Далее идет краткий текст с объяснением некоторых вещей, которые могут привести к тому, что ты лишишь меня своей поддержки, если воспримешь их соответствующим образом, но умалчивать о них, дабы сохранить твою помощь, представляется мне скверным поступком, и я лучше рискну. Если мне удастся объяснить тебе то, чего ты все еще, как мне кажется, не понимаешь, Христине, ее ребенку и мне будет гораздо легче. И чтобы этого достичь, я должен отважиться высказать тебе то, что собираюсь высказать.

Описывая свои чувства к Кее Фос, я прямо говорил: «Она, и никакая другая». Ее «нет, ни за что и никогда» не могло заставить меня отказаться от нее. У меня еще была надежда, и, несмотря на это – на тот кусок льда, который я пытался растопить, – моя любовь продолжала жить.

Мне не было покоя. Напряжение стало невыносимым, потому что она всегда хранила молчание, потому что в ответ я не получал ни слова.

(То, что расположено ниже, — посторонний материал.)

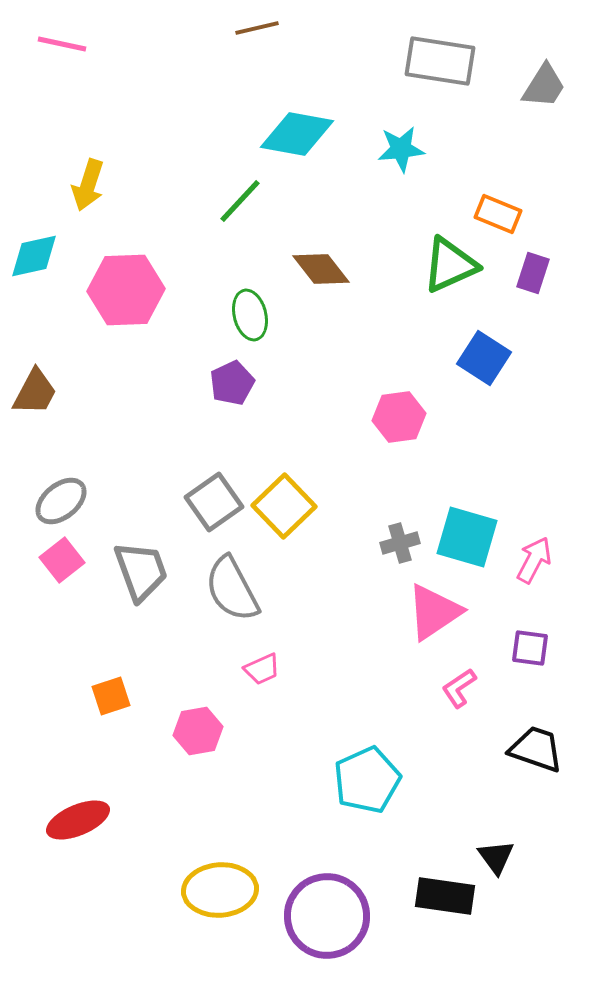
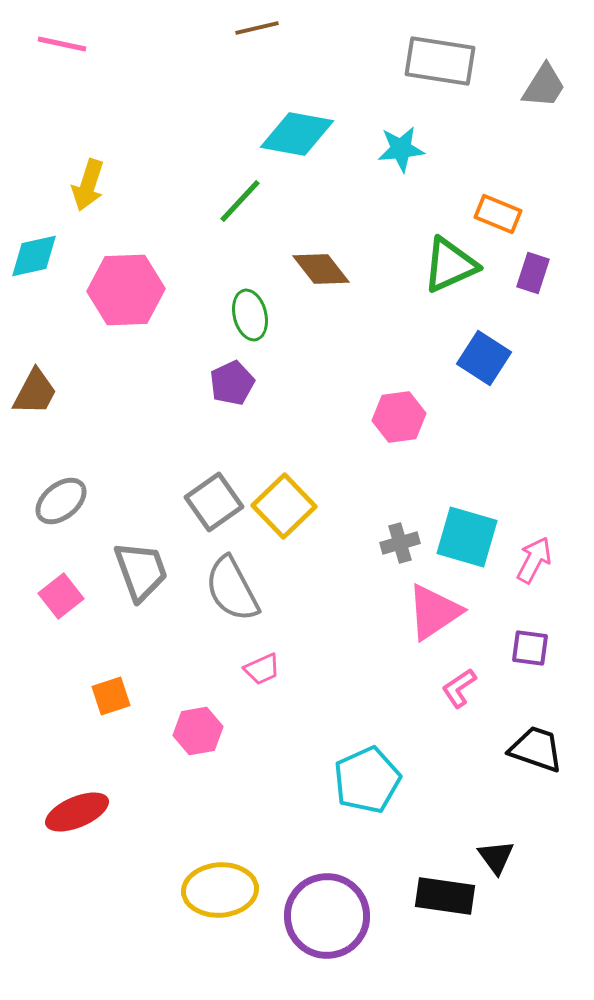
pink square at (62, 560): moved 1 px left, 36 px down
red ellipse at (78, 820): moved 1 px left, 8 px up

Тогда я отправился в Амстердам. Там мне сказали: «Когда ты в доме, Кее покидает его». Твоему «она, и никакая другая» противопоставлено «только не он» – твоя настойчивость отвратительна. Я поместил пальцы в огонь лампы и сказал: «Позвольте мне ее увидеть так долго, пока я смогу держать руку в огне». Неудивительно, что потом Х. Г. Т. так посматривал на мою руку.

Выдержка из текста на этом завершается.